Die Falknerei in Carona TI hat im Mai 2005 ihren Betrieb aufgenommen.
Maximal elf Greifvögel bieten täglich zwei oder mehr Flugshows.
Die Darbietungen werden gelegentlich durch ein andalusischen Pferd ergänzt.
300 km/h: Maximale Geschwindigkeit eines Wanderfalkens.
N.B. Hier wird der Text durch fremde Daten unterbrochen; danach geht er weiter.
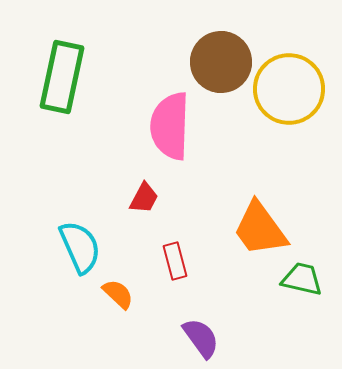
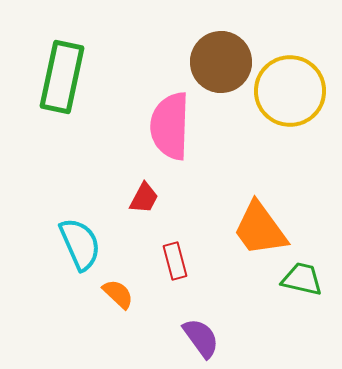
yellow circle: moved 1 px right, 2 px down
cyan semicircle: moved 3 px up
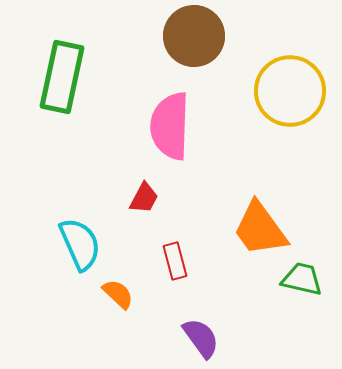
brown circle: moved 27 px left, 26 px up
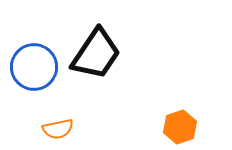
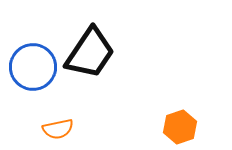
black trapezoid: moved 6 px left, 1 px up
blue circle: moved 1 px left
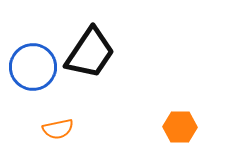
orange hexagon: rotated 20 degrees clockwise
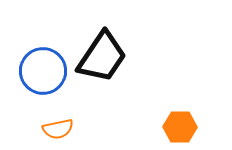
black trapezoid: moved 12 px right, 4 px down
blue circle: moved 10 px right, 4 px down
Unter dem Begriff Falknerei fasst man in der Regel alle Aktivitäten zwischen Mensch und Greifvogel zusammen.

Die so genannte Beizjagd ist die Kunst, mit Greifvögeln zu jagen. Aufgabe des Beizjägers (Falkners) ist es, den Greifvogel bei seiner Jagd zu unterstützen. Die Beizjagd ist eine der ältesten Formen der Jagdausübung und hat ihren Ursprung in Asien.

An Flugshows, in Falkenhöfen oder ähnlichen Einrichtungen werden dem Besucher Greifvögel vorgeführt. Diese Vorführungen haben nichts mit der Beizjagd zu tun, sondern dienen der Unterhaltung sowie zu didaktischen Zwecken.